People complain so much about insurance agents pushing products that they don’t need.

But much less is said about customers who haven’t really thought about what they want and buy policies for the wrong reasons.

So here is my own list of reasons not to buy an insurance policy, cobbled together from my own life experiences and those of my friends and colleagues.

At the top of my list: Don’t buy a policy just because your parents, relatives and the rest of the world all seem to have one.

People who do this are taking the easy way out. They don’t want to think through the complexities of life insurance and believe there must be ‘safety in numbers’.

When I finally went through a proper assessment of my insurance needs, it took more than an hour. My financial adviser asked such probing questions about my personal life, and my expectations of what I would require should I fall sick, that I felt like I was telling my life story to a psychiatrist.

Remember also that although there are broad categories of life insurance products, every company makes unique variants tailored to an individual’s unique circumstances.

If you are single, you need to ask whether you need to be covered for death. Do you have certain medical conditions that require special cover?
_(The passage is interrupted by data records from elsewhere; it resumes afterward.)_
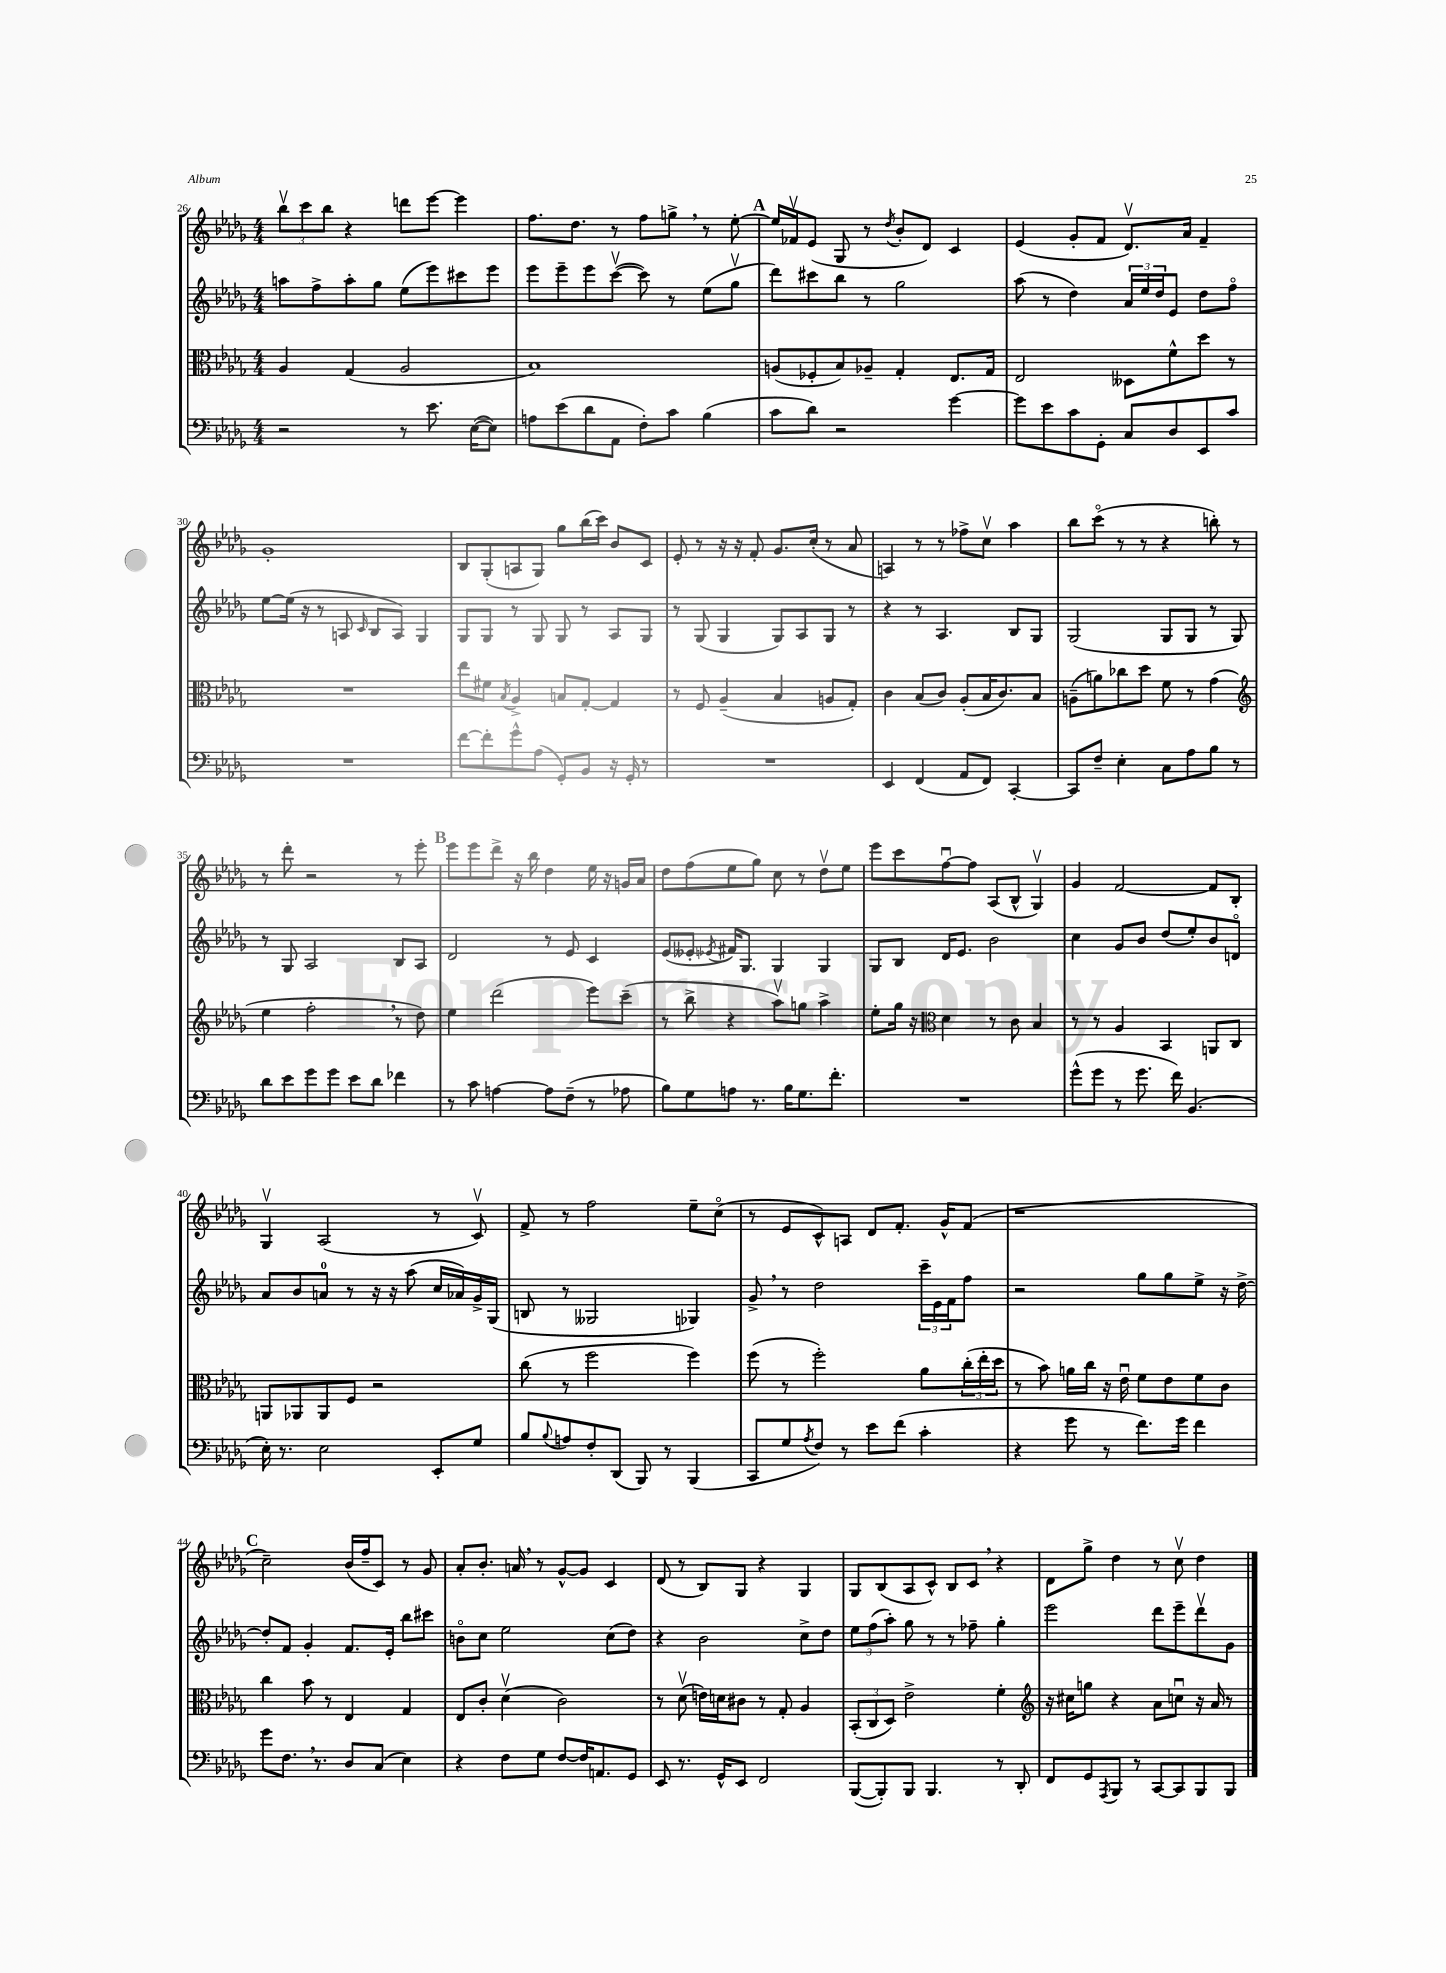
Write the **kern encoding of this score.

**kern	**kern	**kern	**kern
*staff4	*staff3	*staff2	*staff1
*clefF4	*clefC3	*clefG2	*clefG2
*k[b-e-a-d-g-]	*k[b-e-a-d-g-]	*k[b-e-a-d-g-]	*k[b-e-a-d-g-]
*M4/4	*M4/4	*M4/4	*M4/4
2r	4A-/	8aa\L	12bb-v\L
.	.	.	12ccc\
.	.	8ff^\	.
.	.	.	12bb-\J
.	(4G-/	8aa'\	4r
.	.	8gg-\J	.
8r	2A-/	(8ee-\L	8ddd\L
8.e-\	.	8eee-\)	[8eee-\J
.	.	8ccc#\	4eee-\]
([16E-\LK	.	.	.
8E-\]J)	.	8eee-\J	.
=	=	=	=
8A\L	1B-)	8eee-\L	8.ff\L
(8e-\	.	8eee-~\	.
.	.	.	8.dd-\J
8d-\	.	8eee-\	.
8AA-\J	.	([8cccv\J	8r
8F'\L)	.	8ccc\])	8ff\L
8c\J	.	8r	8gg^\J
(4B-\	.	(8ee-\L	8r
.	.	8gg-v\J	[8ee-'\
=	=	=	=
8c\L	(8A/L	8ddd-\L)	16ee-/]LL
.	.	.	16f-v/J
8d-\J)	8F-'/	8ccc#\	(8e-/J
2r	8B-/)	8bb-\J	8G-/
.	8A-~/J	8r	8r
.	.	.	8qdd-/
.	4G-'/	2gg-\	8b-'/L
.	.	.	8d-/J)
[4g-\	8.E-/L	.	4c/
.	16G-/Jk	.	.
=	=	=	=
8g-\]L	2E-/	(8aa-\	(4e-/
8e-\	.	8r	.
8c\	.	4dd-\)	8g-'/L
8GG-'\J	.	.	8f/J
8C/L	8D--\L	24a-/LL	8.d-v/L)
.	.	24ee-/	.
.	.	24dd-/J	.
8D-/	8f^^\	8e-/J	.
.	.	.	16a-/Jk
8EE-/	8dd-\J	8dd-\L	4f~/
8c/J	8r	8ffo\J	.
=	=	=	=
1r	1r	[8ee-\L	1g-'
.	.	(16ee-\]Jk	.
.	.	16r	.
.	.	8r	.
.	.	8A/	.
.	.	16qqc/	.
.	.	8B-/L	.
.	.	8A/J)	.
.	.	4G-/	.
=	=	=	=
[8f\L	8ee-\L	8G-/L	8B-/L
8f'\]	8f#\J	8G-/J	(8G-'/
.	8qB-/	.	.
8g-^^\	4A-^/	8r	8A/
(8A-\J	.	8G-/	8G-/J)
8GG-'/L)	8B/L	8G-/	8gg-\L
8BB-/J	[8G-'/J	8r	(16bb-\L
.	.	.	16ccc\JJ)
16r	4G-/]	8A-/L	8b-/L
16GG-'/	.	.	.
8r	.	8G-/J	8c/J
=	=	=	=
1r	8r	8r	8e-'/
.	8F/	(8G-/	8r
.	(4A-~/	4G-/	16r
.	.	.	16r
.	.	.	8f'/
.	4B-/	8G-/L)	8.g-/L
.	.	8A-/	.
.	.	.	(16cc'/Jk
.	8A/L	8G-/J	8r
.	8G-'/J)	8r	8a-/
=	=	=	=
4EE-/	4c\	4r	4A/)
(4FF/	(8B-/L	8r	8r
.	8c/J)	4.A-/	8r
8AA-/L	(8A-'/L	.	8ff-^\L
8FF/J)	16B-/K	.	8ccv\J
.	8.c/)	.	.
[4CC'/	.	8B-/L	4aa-\
.	8B-/J	8G-/J	.
=	=	=	=
8CC/]L	(8A~\L	(2G-/	8bb-\L
8F~/J	8a\)	.	(8ccco\J
4E-'\	8cc-\	.	8r
.	8dd-\J	.	8r
8C\L	8f\	8G-/L	4r
8A-\	8r	8G-/J	.
8B-\J	(4g-\	8r	8bb'\)
8r	.	8G-/)	8r
=	=	=	=
*	*clefG2	*	*
8d-\L	4ee-\	8r	8r
8e-\	.	8G-/	8ddd-'\
8g-\	2ff'\	2A-/	2r
8g-\J	.	.	.
8e-\L	.	.	.
8d-\J	.	.	.
4f-\	8r	8B-/L	8r
.	8dd-\)	8A-/J	8eee-'\
=	=	=	=
8r	4ee-\	2d-/	8eee-\L
8c\	.	.	8eee-\
[4A\	(2ddd-\	.	8ddd-^\J
.	.	.	16r
.	.	.	16bb-\
8A\]L	.	8r	4dd-\
(8F~\J	.	8e-/	.
8r	8eee-\L)	4c/	16ee-\
.	.	.	16r
8A-\	(8ccc~\J	.	16g/LL
.	.	.	16a-/JJ
=	=	=	=
8B-\L)	8r	(8e-/L	8dd-\L
8G-\	8bb-^\	8e--'/J	(8ff\
.	.	8qe-/	.
8A\J	4r	16f#/LK)	8ee-\
.	.	8.G-/J	.
8.r	.	.	8gg-\J)
.	8aa-v\L)	4G-/	8cc\
16B-\LK	.	.	.
8.G-\	8gg\J	.	8r
.	4aa-^\	4G-/	8dd-v\L
8.f'\J	.	.	.
.	.	.	8ee-\J
=	=	=	=
1r	8ee-'\L	8G-/L	8eee-\L
.	16gg-\Jk	8B-/J	8ccc\
.	16r	.	.
*	*clefC3	*	*
.	4d-\	16d-/LK	[8ffu\
.	.	8.e-/J	.
.	.	.	8ff\]J
.	8r	2b-\	(8A-/L
.	8c\	.	8B-^^/J
.	4B-/	.	4G-v/)
=	=	=	=
(8g-^^\L	8r	4cc\	4g-/
8g-\J	8r	.	.
8r	4A-/	8g-/L	[2f/
8.g-\	.	8b-/J	.
.	4BB-/	(8dd-/L	.
16f\)	.	.	.
(4.BB-/	.	8ee-'/)	.
.	8AA/L	8b-/	8f/]L
.	8C/J	8do/J	8B-'/J
=	=	=	=
16E-'\)	8AA/L	8a-/L	4G-v/
8.r	.	.	.
.	8AA-/	8b-/	.
2E-\	8AA-/	8a/J	(2A-/
.	8F/J	8r	.
.	2r	16r	.
.	.	16r	.
.	.	(8aa-\	.
8EE-'/L	.	16cc/LL	8r
.	.	16a-/)	.
8G-/J	.	16g-^/	8cv/)
.	.	(16G-/JJ	.
=	=	=	=
8B-/L	(8cc\	8B/	8f^/
8qqB-/	.	.	.
8A/	8r	8r	8r
8F'/	2ff\	2G--/	2ff\
(8DD-/J	.	.	.
8BBB-/)	.	.	.
8r	.	.	.
(4BBB-/	4ff\)	4G-/)	8ee-~\L
.	.	.	(8cco\J
=	=	=	=
8CC/L	(8ff\	8g-^/	8r
8G-/	8r	8r	8e-/L
8qA-/	.	.	.
8F/J)	2ff'\)	2dd-\	8c^^/)
8r	.	.	8A/J
8e-\L	.	.	8d-/L
(8f\J	.	.	8.f'/J
4c'\	8a-\L	24ccc~\LL	.
.	.	24e-\	.
.	.	.	16g-^^/LK
.	.	24f\J	.
.	(24cc'\L	8ff\J	(8f/J
.	24ee-'\	.	.
.	24dd-\JJ	.	.
=	=	=	=
4r	8r	2r	1r
.	8b-\)	.	.
8g-\	16a\LL	.	.
.	16cc\JJ	.	.
8r	16r	.	.
.	16e-u\	.	.
8.f\L)	8f\L	8gg-\L	.
.	8e-\	8gg-\	.
16g-\Jk	.	.	.
4f\	8f\	8ee-^\J	.
.	8c\J	16r	.
.	.	[16dd-^\	.
=	=	=	=
8g-\L	4cc\	8dd-'/]L	2cc~\)
8.F\J	.	8f/J	.
.	8b-\	4g-'/	.
8.r	.	.	.
.	8r	.	.
8D-/L	4E-/	8.f/L	(16b-/LL
.	.	.	16ff~/J
(8C/J	.	.	8c/J)
.	.	16e-'/Jk	.
4E-\)	4G-/	8bb-\L	8r
.	.	8ccc#\J	8g-/
=	=	=	=
4r	8E-/L	8bo\L	8a-'/L
.	8c'/J	8cc\J	8.b-'/J
8F\L	(4d-v\	2ee-\	.
.	.	.	16a/
8G-\J	.	.	8r
[8F/L	2c\)	.	[8g-^^/L
16F/]K	.	.	8g-/]J
8.AA/	.	.	.
.	.	(8cc\L	4c/
8GG-/J	.	8dd-\J)	.
=	=	=	=
8EE-/	8r	4r	(8d-/
8.r	(8d-v\	.	8r
.	16e\LL)	2b-\	8B-/L)
16GG-^^/LK	16d\J	.	.
8EE-/J	8c#\J	.	8G-/J
2FF/	8r	.	4r
.	8G-'/	.	.
.	4A-/	8cc^\L	4G-/
.	.	8dd-\J	.
=	=	=	=
([8BBB-/L	(12BB-'/L	12ee-\L	8G-/L
.	12C/	(12ff\	.
8BBB-'/])	.	.	(8B-/
.	12D-/J)	12aa-'\J)	.
8BBB-/J	2e-^\	8gg-\	8A-/
4.BBB-/	.	8r	8c^^/J)
.	.	8r	8B-/L
.	.	8ff-~\	8c/J
8r	4f'\	4gg-'\	4r
8DD-'/	.	.	.
=	=	=	=
*	*clefG2	*	*
8FF/L	16r	2eee-\	8d-\L
.	16cc#\LK	.	.
8GG-/	8gg\J	.	8gg-^\J
8qAAA-/	.	.	.
8BBB-/J	4r	.	4dd-\
8r	.	.	.
[8CC/L	8a-\L	8ddd-\L	8r
8CC/]	8ccu\J	8eee-~\	8ccv\
8BBB-/	16r	8ddd-v\	4dd-\
.	16a-/	.	.
8BBB-/J	8r	8g-\J	.
==	==	==	==
*-	*-	*-	*-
Do you need insurance that pays for the mortgage of your house, and should that be a reducing cover that shrinks with the size of your loan?

Just ‘going with the flow’ assumes you have the same sort of life as everyone else and makes it an easy sale for your agent. Remember that he hasn’t missold you a policy if you did not tell him what you need.

The next rule: Don’t buy simply because you are young.

I have so many friends who bought policies that they couldn’t really afford to start with, and now don’t even need. And all because they were under the impression that it was cheaper if they started young.

Yes, it is true that you lock in lower premiums when you buy a policy in your 20s.

But for many people, a true understanding of their needs in life doesn’t come until they are more mature.

Is it worth that discount to get locked into a policy that may not suit you? Or is it better to wait a few years until you have a clearer view of yourself, your investment skills and the products on offer before you commit?

Finally, my last rule: Don’t buy from anyone towards whom you feel an obligation.

I understand that when insurance agents start work, they are told that the first people they should tap for business are their family and friends.

There is a simple reason for this: When an agent sells to someone he knows personally, he sets up the impression that he will help you and won’t give you bad advice.

The buyer believes this and is therefore less likely to question the advice he is given. In fact, he tries not to ask too many questions because he thinks it is rather rude. He ‘goes with the flow’, so the sale goes on more smoothly than usual.

That is all well and good if the advice is the best one to start with. But that won’t always be true, even with the noblest intentions on both sides.

Don’t get me wrong. Life insurance is an important product that everyone should probably buy. Whole life policies will be suitable for some customers, and cheaper term policies or obscure variants just won’t work for others.

But these are long-term products that need to be serviced for years, and often decades. And it would be tragic to chalk up these costly commitments for the wrong reasons.